To my thinking, the military solution would be a grand start, and the sooner the better, but it won’t be the complete answer. One of my favourite authors, Chairman Emeritus of the Department of Economics at George Mason University Walter Williams, once characterized the military option. He said everything is economics. Stealing is economics, and it operates on an economic, cost:benefit ratio. If you make the cost exceed the benefit, the behaviour stops.
In the military context, there is nothing new about this theory. Militarily, the commanders-in-chiefs of the civilized world could speak with actions rather than words, and when an innocent group of cultural Christians gets burned alive, crucified, decapitated, forcibly converted and raped, a military response will work. American citizens in the ‘40s did not want to see German saboteurs executed and did not want to see Dresden bombed. I would not, had I lived then. However, it seems it was clear at the time that folks knew not killing would lead to more killing – the Devil’s very own dilemma. Take your surgery now, or take it bigger later.
Anyway, the military option is what it is, and it won’t be the complete answer. Cameron and Harper seem to have got it right. We have to pussy-foot around soft sensibilities at home in order to save society, and we need to understand that people of a religious group, a country or a skin colour will be neither the answer nor the problem. However, the problem is linked to a culture that promises whatever these mercenaries are promised: fame, money, power, blood lust, pillage, sex…. I imagine the list is endless and may include the satisfactions of pride, envy, wrath, sloth, avarice, gluttony and lechery.
If Harper and Cameron are right, and if this is a cancer, it has metastasized and it will be eliminated or allowed to spread. There is no third option. Therefore, if somebody likes gee-hodder snuff videos, pyrotechnics, black flags and martial arts, he or she certainly has a Canadian right to do so. But at this time you must consider that Canadians may see those symptoms as foaming at the mouth and convulsions in a very sensitive environment
So far, the terrorist side has been effective in its stated goals of disruption commerce and transportation, leaving us all holding our shoes and having our bodies probed on our way over the river and through the woods. We are paying heavily to trade across borders or support our faiths. But the introduction of the mercenaries is a game-changer.
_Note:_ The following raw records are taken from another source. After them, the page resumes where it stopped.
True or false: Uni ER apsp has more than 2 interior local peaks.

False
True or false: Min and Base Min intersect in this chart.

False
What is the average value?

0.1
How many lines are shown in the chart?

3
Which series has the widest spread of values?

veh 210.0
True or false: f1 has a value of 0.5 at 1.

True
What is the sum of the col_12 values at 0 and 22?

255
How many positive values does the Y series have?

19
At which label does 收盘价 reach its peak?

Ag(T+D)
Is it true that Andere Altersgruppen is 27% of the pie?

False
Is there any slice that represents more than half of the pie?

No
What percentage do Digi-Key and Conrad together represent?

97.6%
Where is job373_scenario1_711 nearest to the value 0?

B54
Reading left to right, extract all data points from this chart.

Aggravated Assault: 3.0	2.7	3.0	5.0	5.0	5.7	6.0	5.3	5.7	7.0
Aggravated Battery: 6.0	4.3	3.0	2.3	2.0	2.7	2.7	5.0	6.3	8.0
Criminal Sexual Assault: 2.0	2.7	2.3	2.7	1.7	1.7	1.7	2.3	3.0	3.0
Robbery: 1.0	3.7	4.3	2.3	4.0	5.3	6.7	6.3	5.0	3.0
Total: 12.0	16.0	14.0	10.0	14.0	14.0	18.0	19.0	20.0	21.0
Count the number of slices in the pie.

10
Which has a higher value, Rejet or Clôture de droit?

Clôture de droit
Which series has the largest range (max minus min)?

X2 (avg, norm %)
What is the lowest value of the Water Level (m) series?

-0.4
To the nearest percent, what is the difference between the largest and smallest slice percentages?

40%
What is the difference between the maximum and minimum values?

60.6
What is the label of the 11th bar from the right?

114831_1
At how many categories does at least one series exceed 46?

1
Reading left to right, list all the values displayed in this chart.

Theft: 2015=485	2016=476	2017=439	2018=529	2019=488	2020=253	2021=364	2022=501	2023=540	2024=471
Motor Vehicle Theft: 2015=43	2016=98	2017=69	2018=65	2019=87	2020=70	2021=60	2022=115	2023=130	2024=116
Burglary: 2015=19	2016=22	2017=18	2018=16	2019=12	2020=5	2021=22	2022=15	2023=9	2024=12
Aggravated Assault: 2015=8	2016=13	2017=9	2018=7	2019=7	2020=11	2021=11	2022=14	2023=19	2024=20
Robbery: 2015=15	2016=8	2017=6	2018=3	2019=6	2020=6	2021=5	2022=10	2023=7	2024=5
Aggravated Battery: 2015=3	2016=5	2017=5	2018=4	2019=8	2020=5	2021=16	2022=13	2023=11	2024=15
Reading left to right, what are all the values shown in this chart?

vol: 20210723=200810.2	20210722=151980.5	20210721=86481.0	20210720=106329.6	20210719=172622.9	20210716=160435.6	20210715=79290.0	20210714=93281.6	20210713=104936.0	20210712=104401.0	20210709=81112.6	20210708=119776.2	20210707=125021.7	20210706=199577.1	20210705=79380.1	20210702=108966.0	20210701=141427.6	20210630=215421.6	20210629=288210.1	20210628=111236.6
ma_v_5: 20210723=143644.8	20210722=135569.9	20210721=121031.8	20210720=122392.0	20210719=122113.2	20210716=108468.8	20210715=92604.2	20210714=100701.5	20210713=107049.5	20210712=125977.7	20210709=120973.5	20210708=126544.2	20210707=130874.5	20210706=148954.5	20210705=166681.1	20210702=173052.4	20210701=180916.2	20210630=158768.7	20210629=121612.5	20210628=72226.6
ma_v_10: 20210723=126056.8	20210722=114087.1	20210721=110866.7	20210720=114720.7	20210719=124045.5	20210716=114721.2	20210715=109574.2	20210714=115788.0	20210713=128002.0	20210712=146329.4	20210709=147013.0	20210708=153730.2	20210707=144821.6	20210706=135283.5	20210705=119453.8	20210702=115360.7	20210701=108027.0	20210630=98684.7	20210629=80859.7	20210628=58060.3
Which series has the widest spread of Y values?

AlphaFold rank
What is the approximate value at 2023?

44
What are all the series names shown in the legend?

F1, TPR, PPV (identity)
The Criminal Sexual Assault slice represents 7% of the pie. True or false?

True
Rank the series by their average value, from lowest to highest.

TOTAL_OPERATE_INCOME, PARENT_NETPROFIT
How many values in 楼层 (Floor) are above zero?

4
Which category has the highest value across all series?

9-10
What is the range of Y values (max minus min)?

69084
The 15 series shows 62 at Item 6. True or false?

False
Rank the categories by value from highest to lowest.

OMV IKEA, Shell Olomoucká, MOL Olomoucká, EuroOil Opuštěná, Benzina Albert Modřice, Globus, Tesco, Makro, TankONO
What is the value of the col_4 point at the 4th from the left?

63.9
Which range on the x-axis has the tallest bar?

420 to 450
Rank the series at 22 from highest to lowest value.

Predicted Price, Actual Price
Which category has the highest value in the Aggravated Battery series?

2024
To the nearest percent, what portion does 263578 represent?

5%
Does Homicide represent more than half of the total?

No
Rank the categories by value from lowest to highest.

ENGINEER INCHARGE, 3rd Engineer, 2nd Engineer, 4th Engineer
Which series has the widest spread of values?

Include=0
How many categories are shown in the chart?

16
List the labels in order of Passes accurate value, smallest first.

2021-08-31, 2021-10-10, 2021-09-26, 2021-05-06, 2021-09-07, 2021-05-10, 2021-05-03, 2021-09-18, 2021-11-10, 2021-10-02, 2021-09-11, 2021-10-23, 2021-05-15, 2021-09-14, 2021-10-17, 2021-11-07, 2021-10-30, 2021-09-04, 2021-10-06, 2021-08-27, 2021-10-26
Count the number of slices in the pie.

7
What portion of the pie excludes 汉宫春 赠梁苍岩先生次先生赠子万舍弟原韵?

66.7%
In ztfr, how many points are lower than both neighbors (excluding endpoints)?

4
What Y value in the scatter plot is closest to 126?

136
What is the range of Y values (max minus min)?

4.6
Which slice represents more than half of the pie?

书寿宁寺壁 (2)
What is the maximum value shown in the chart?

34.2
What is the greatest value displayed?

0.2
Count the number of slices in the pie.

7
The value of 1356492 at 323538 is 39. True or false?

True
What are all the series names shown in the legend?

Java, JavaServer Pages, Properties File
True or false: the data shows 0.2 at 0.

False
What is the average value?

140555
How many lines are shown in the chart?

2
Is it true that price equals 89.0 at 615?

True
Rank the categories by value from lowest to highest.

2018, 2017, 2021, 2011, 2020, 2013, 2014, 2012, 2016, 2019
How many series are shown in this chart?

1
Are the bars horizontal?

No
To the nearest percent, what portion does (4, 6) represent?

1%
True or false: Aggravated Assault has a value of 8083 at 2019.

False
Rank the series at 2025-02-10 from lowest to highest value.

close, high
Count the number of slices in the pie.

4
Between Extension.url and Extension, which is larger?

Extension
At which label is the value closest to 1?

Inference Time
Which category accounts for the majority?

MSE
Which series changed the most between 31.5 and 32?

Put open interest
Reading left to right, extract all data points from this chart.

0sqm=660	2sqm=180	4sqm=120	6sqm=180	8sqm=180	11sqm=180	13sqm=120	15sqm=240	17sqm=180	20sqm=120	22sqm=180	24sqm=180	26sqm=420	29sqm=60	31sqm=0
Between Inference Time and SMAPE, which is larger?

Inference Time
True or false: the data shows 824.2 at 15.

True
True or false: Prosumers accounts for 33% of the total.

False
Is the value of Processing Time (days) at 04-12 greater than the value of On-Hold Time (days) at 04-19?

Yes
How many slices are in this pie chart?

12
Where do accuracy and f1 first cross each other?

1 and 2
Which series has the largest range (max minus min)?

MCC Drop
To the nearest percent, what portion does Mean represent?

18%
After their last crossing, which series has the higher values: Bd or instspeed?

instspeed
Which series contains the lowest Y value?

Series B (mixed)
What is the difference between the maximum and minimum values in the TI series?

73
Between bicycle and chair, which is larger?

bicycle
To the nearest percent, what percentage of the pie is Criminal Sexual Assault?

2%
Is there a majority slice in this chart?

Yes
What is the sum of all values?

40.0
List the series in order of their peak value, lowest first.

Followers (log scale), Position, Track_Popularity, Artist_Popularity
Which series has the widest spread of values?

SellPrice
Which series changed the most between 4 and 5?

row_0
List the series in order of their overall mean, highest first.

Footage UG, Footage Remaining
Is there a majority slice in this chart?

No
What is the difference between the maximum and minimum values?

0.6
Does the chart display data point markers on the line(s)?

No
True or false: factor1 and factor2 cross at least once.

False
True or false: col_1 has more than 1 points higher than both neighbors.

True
My favourite Chinese proverb says the beginning of wisdom is to call things by their right names. Romeo was not so sure, and the cost to the families was devastating. This time, whether the “enemy” is fanatic, psychotic or some incubus cocktail of the two, that enemy has made it clear somebody will kill it now or kill it tomorrow. Debating whether it’s geo-political or religious is nonsense. It is madness.